- #1
Potatochip911
- 318
- 3
Homework Statement
A wood cylinder of mass ##m## and length ##L## with ##N## turns of wire wrapped around it longitudinally, so that the plane of the wire coil contains the long central axis of the cylinder. The cylinder is released on a plane inclined at an angle ##\theta## to the horizontal, with the plane of the coil parallel to the incline plane.
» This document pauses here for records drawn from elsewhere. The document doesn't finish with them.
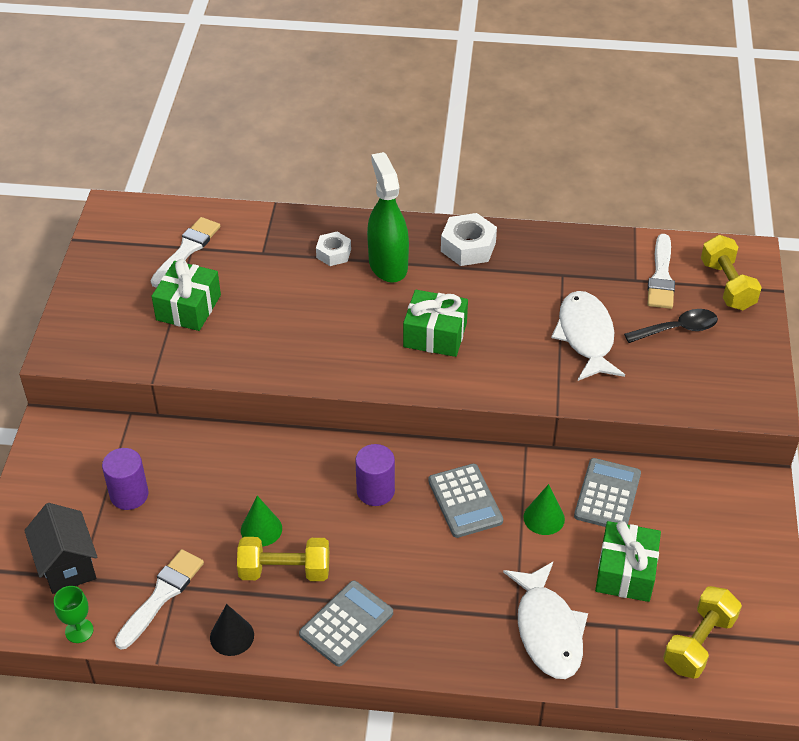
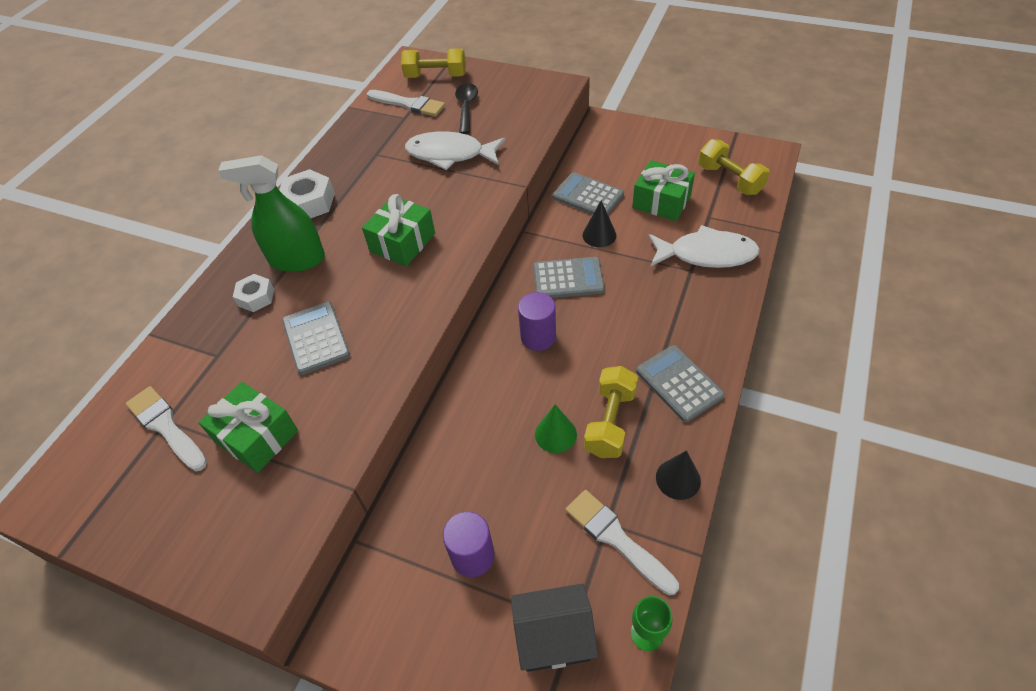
camera: 70 degrees left, 5 degrees up
(297, 310) = (316, 338): none -> grey calculator
(544, 518) = (599, 235): green cone -> black cone

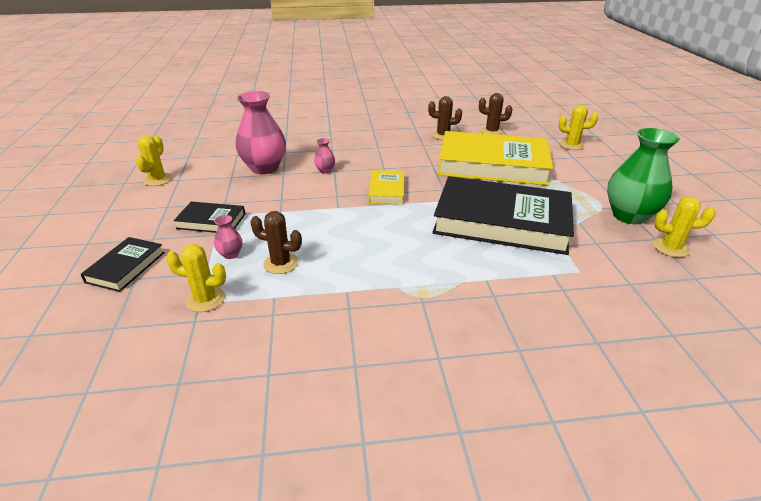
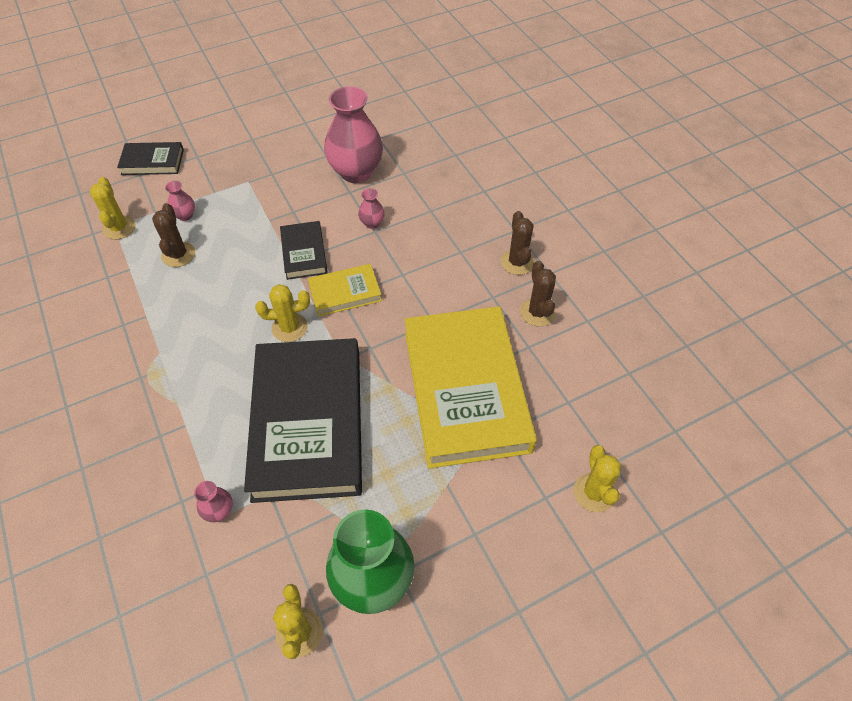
camera: 70 degrees right, 20 degrees up
(158, 180) = (299, 109): yellow cactus -> yellow cactus (289, 327)
(211, 221) = (235, 179): black book -> black book (304, 253)
(491, 132) = (587, 371): brown cactus -> brown cactus (517, 262)
(574, 271) = (219, 511): none -> pink vase

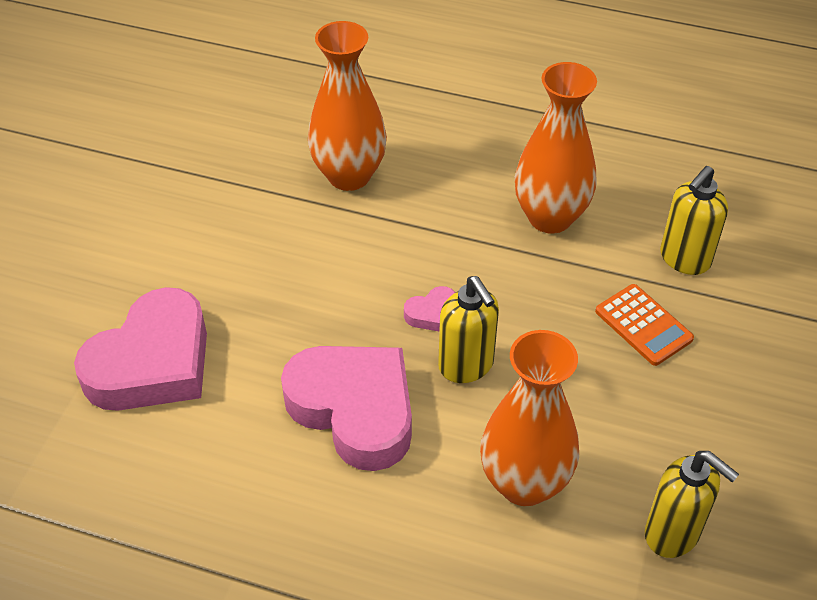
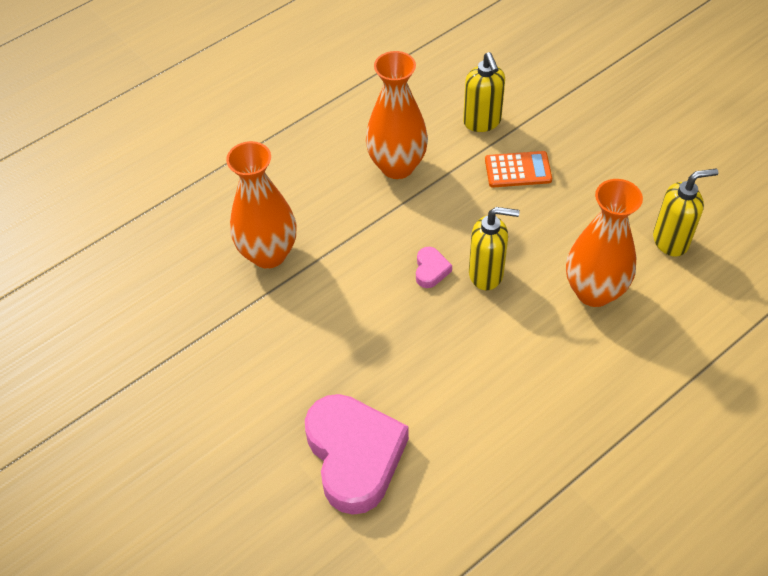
camera: 55 degrees left, 5 degrees up
(354, 410) = (480, 352): pink heart -> none

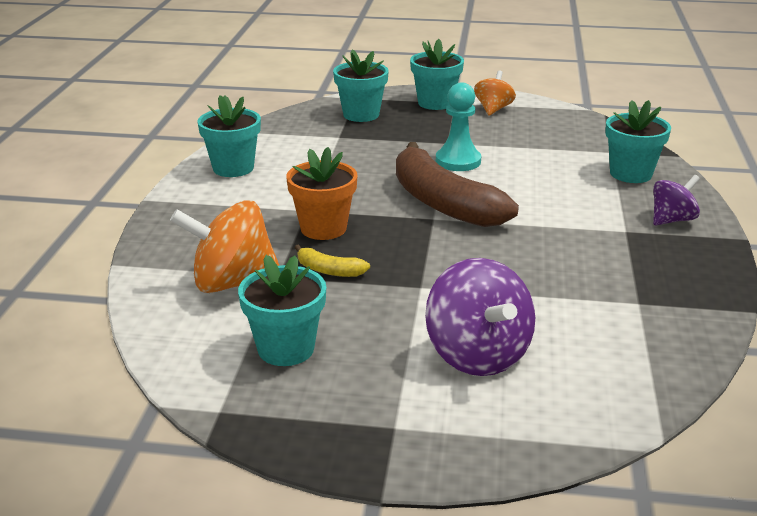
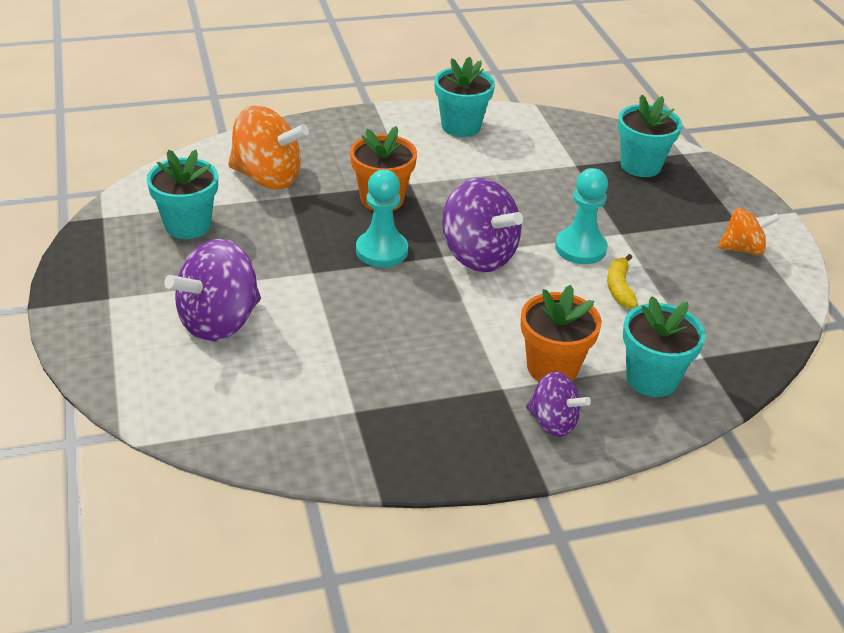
camera: 65 degrees right, 10 degrees up
(232, 283) = (267, 178): orange spinning top -> orange spinning top turned 135 degrees clockwise
(329, 270) = (312, 218): yellow banana -> yellow banana (619, 288)
(408, 245) = (382, 251): none -> turquoise pawn
(435, 103) = (719, 206): turquoise flower pot -> none
(443, 203) = (478, 255): brown banana -> purple spinning top
(606, 206) = (552, 368): none -> orange flower pot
If there is a vertical uniform magnetic field ##B##, what is the least current ##i## through the coil that keeps the cylinder from rolling down the plane?
Homework Equations
##\vec{\tau}=\vec{\mu}\times \vec{B}##
##\vec{\tau}=\vec{r}\times \vec{F}##
The Attempt at a Solution
Since the cylinder isn't rolling down the plane we have that ##\tau_{net}=0##, the torque from coil on the cylinder is ##\tau_{coil}=\vec{\mu}\times\vec{B}=NiAB\sin\theta## and the torque from the cylinder's weight is ##\tau_{w}=\vec{r}\times\vec{F}=rmg\sin\theta##, now setting these equal to each other solves the problem but I'm confused about the direction of these forces from the right hand rule/cross product. I'll draw a picture to show you:
Which makes no sense and I also can't get the torque from the cylinders weight to go in the correct direction, if someone could show/tell me what's wrong with my vector diagram that would be great.